═══ Source material ═══

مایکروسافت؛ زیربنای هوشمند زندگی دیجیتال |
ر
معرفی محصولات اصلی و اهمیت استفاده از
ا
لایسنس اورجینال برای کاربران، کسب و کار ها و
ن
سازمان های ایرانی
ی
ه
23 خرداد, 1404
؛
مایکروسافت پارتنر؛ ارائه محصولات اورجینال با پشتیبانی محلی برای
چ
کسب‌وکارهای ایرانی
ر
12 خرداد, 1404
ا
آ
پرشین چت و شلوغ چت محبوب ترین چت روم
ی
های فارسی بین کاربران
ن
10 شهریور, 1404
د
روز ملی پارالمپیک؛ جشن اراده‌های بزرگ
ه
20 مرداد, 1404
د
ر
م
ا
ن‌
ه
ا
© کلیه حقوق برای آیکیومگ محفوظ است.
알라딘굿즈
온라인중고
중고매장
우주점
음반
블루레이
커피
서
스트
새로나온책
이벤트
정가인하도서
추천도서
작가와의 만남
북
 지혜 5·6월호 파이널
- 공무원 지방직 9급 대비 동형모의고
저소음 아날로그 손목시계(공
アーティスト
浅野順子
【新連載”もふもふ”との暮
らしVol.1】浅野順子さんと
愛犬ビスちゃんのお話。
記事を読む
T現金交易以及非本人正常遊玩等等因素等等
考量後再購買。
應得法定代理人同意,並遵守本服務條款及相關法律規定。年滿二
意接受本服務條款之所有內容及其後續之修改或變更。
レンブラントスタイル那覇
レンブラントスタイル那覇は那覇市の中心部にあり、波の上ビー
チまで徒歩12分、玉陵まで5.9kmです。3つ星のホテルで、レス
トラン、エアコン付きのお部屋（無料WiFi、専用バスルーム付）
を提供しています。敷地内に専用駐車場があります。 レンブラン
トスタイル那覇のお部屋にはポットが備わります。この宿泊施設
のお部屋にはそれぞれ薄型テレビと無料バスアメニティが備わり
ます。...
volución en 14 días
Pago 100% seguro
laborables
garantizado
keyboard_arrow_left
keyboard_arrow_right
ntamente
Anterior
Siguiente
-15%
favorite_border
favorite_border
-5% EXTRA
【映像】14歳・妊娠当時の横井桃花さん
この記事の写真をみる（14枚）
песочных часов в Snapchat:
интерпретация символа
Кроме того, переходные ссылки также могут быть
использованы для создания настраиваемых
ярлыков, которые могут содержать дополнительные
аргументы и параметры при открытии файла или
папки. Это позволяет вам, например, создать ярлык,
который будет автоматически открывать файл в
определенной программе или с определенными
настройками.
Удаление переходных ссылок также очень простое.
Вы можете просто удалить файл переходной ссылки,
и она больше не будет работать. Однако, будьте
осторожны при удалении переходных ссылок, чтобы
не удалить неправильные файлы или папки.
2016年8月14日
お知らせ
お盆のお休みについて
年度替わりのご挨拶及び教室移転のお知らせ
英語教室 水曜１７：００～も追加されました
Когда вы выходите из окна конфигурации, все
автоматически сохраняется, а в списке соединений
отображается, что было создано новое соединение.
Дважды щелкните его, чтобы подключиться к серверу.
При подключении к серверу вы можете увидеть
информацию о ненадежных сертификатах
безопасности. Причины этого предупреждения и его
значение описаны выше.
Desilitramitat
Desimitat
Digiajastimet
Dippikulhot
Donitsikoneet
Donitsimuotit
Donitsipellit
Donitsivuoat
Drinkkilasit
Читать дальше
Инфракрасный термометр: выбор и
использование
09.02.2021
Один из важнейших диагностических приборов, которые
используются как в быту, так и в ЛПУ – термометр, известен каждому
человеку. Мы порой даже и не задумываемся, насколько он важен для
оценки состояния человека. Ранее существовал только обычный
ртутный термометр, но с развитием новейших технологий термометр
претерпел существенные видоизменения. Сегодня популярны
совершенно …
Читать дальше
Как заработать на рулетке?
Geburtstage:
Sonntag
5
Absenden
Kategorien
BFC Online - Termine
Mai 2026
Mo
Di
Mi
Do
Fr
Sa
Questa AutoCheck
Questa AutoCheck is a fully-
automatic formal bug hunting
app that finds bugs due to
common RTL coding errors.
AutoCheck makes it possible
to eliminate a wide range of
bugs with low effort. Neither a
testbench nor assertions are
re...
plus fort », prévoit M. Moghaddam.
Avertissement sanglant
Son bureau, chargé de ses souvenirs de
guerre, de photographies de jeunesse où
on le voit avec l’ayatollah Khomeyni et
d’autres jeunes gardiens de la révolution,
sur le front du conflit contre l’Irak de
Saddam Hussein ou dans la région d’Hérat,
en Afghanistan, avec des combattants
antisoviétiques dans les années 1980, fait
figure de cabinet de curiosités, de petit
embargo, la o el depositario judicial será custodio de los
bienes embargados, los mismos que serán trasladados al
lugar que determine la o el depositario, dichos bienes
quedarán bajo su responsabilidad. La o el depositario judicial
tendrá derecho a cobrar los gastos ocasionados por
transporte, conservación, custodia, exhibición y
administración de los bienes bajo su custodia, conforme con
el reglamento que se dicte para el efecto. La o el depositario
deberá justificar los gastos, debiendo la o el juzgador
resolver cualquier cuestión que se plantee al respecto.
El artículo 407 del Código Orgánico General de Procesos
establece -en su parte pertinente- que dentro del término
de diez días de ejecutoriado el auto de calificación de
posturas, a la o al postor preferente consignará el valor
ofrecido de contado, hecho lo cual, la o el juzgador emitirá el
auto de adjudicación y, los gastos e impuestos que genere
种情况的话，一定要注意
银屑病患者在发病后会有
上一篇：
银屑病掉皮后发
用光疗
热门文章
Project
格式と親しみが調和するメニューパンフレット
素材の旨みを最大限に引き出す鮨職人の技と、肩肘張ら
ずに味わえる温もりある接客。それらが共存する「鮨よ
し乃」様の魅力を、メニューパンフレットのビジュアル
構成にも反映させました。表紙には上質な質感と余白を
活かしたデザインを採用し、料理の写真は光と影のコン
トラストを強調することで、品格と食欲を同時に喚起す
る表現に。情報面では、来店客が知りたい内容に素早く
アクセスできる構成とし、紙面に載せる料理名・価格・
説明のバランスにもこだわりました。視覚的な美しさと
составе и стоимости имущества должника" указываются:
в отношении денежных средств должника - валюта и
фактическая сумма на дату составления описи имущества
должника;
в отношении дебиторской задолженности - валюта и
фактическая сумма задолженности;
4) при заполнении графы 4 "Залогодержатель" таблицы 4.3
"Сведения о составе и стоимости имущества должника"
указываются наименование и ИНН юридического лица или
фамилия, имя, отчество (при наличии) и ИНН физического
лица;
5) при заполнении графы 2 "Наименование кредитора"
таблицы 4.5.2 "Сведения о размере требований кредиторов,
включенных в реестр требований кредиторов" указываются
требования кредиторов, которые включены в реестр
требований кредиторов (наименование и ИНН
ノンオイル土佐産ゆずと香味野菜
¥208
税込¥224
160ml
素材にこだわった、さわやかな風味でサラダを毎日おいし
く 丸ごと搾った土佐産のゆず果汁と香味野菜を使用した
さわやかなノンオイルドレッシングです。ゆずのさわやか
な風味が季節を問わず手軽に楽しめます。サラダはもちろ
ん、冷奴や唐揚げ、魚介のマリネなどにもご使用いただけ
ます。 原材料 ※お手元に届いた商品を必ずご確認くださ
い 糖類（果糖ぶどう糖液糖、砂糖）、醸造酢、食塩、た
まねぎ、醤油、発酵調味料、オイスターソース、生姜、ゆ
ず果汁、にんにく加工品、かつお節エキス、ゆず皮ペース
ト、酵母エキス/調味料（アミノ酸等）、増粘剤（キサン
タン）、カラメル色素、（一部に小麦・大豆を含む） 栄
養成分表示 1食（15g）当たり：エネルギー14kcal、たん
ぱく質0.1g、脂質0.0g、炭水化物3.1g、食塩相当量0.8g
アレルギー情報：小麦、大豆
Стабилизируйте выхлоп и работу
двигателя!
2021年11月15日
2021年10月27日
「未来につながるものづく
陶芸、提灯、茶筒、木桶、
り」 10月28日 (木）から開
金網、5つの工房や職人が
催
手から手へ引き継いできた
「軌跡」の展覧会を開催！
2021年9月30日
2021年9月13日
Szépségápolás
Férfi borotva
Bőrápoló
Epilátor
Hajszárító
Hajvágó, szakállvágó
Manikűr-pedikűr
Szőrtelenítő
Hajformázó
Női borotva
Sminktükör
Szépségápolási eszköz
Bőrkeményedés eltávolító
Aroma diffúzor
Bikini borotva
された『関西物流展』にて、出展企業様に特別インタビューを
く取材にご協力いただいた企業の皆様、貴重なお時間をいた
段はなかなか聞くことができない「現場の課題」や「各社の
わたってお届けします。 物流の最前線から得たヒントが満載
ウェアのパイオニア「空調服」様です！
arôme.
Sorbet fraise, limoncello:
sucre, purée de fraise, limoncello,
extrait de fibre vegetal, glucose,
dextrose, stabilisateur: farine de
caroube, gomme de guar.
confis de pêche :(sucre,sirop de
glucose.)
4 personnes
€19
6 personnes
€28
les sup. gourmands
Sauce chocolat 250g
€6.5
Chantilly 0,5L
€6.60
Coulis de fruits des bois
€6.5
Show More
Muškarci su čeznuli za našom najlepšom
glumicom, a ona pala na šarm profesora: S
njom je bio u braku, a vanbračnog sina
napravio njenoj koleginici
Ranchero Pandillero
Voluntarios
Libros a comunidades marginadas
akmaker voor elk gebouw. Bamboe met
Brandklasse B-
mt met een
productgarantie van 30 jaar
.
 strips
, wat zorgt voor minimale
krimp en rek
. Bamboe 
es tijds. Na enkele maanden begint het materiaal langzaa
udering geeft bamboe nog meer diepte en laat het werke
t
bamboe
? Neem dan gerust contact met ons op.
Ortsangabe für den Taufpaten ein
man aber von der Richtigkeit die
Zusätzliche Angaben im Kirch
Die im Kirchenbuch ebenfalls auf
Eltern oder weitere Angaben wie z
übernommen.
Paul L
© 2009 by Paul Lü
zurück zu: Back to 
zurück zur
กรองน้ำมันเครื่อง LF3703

═══

With the line holding "в отношении денежных" as the first and the line holding "さわやかなノンオイルドレッシングです。ゆずのさわやか" as the last, set down that range of the entries above exactly, and nothing else.

◆ Result for this task:
в отношении денежных средств должника - валюта и
фактическая сумма на дату составления описи имущества
должника;
в отношении дебиторской задолженности - валюта и
фактическая сумма задолженности;
4) при заполнении графы 4 "Залогодержатель" таблицы 4.3
"Сведения о составе и стоимости имущества должника"
указываются наименование и ИНН юридического лица или
фамилия, имя, отчество (при наличии) и ИНН физического
лица;
5) при заполнении графы 2 "Наименование кредитора"
таблицы 4.5.2 "Сведения о размере требований кредиторов,
включенных в реестр требований кредиторов" указываются
требования кредиторов, которые включены в реестр
требований кредиторов (наименование и ИНН
ノンオイル土佐産ゆずと香味野菜
¥208
税込¥224
160ml
素材にこだわった、さわやかな風味でサラダを毎日おいし
く 丸ごと搾った土佐産のゆず果汁と香味野菜を使用した
さわやかなノンオイルドレッシングです。ゆずのさわやか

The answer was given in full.